===== PROVIDED ENTRIES =====
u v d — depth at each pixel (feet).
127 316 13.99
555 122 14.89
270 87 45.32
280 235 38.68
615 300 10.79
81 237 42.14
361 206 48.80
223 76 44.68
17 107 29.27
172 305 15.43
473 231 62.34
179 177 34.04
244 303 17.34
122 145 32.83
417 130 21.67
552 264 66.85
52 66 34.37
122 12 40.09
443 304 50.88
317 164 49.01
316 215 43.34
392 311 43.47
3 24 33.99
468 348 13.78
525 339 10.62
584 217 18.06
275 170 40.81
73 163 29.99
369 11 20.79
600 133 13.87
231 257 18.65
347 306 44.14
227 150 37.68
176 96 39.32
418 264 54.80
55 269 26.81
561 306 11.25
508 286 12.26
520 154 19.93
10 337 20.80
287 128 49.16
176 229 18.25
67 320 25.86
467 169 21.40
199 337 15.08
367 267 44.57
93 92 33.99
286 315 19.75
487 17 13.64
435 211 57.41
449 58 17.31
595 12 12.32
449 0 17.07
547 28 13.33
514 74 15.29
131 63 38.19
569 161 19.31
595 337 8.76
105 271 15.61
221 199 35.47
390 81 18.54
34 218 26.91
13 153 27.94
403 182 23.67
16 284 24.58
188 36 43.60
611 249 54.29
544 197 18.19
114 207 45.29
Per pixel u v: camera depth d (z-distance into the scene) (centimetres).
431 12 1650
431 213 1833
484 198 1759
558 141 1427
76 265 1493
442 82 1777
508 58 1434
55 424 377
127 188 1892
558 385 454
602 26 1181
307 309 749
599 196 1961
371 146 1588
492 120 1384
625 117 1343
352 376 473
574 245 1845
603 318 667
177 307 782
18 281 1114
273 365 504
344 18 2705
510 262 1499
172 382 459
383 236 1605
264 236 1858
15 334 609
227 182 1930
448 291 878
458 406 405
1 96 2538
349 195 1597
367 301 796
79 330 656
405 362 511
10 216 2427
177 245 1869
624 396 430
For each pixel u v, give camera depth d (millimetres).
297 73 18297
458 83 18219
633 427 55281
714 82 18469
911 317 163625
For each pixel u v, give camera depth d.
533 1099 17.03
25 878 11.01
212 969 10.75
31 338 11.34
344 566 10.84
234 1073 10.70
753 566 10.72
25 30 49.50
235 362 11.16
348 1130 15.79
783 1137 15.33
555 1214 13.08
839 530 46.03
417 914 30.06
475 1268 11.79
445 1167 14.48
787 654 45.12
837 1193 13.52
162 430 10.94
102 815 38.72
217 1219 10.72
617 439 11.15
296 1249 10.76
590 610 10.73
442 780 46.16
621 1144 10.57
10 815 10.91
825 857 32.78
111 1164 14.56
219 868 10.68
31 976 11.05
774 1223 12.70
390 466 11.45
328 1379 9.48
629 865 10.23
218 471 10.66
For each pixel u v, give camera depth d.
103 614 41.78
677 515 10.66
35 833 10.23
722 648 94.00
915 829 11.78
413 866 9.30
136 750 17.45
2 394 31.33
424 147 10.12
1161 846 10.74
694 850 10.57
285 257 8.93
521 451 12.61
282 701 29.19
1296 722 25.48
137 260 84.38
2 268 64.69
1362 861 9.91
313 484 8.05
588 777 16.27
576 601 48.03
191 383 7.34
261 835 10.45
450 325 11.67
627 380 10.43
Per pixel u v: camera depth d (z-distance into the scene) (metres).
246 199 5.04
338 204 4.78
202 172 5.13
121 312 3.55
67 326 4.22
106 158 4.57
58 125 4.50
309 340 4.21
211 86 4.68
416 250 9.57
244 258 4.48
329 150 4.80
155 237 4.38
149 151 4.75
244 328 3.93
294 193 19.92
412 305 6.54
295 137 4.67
=====
WHAT THE TASK REQUIRES: Up to and including the line with "595 337 8.76", please return the records exactly, beginning from their first line.

SOLUTION TO THIS TASK:
u v d — depth at each pixel (feet).
127 316 13.99
555 122 14.89
270 87 45.32
280 235 38.68
615 300 10.79
81 237 42.14
361 206 48.80
223 76 44.68
17 107 29.27
172 305 15.43
473 231 62.34
179 177 34.04
244 303 17.34
122 145 32.83
417 130 21.67
552 264 66.85
52 66 34.37
122 12 40.09
443 304 50.88
317 164 49.01
316 215 43.34
392 311 43.47
3 24 33.99
468 348 13.78
525 339 10.62
584 217 18.06
275 170 40.81
73 163 29.99
369 11 20.79
600 133 13.87
231 257 18.65
347 306 44.14
227 150 37.68
176 96 39.32
418 264 54.80
55 269 26.81
561 306 11.25
508 286 12.26
520 154 19.93
10 337 20.80
287 128 49.16
176 229 18.25
67 320 25.86
467 169 21.40
199 337 15.08
367 267 44.57
93 92 33.99
286 315 19.75
487 17 13.64
435 211 57.41
449 58 17.31
595 12 12.32
449 0 17.07
547 28 13.33
514 74 15.29
131 63 38.19
569 161 19.31
595 337 8.76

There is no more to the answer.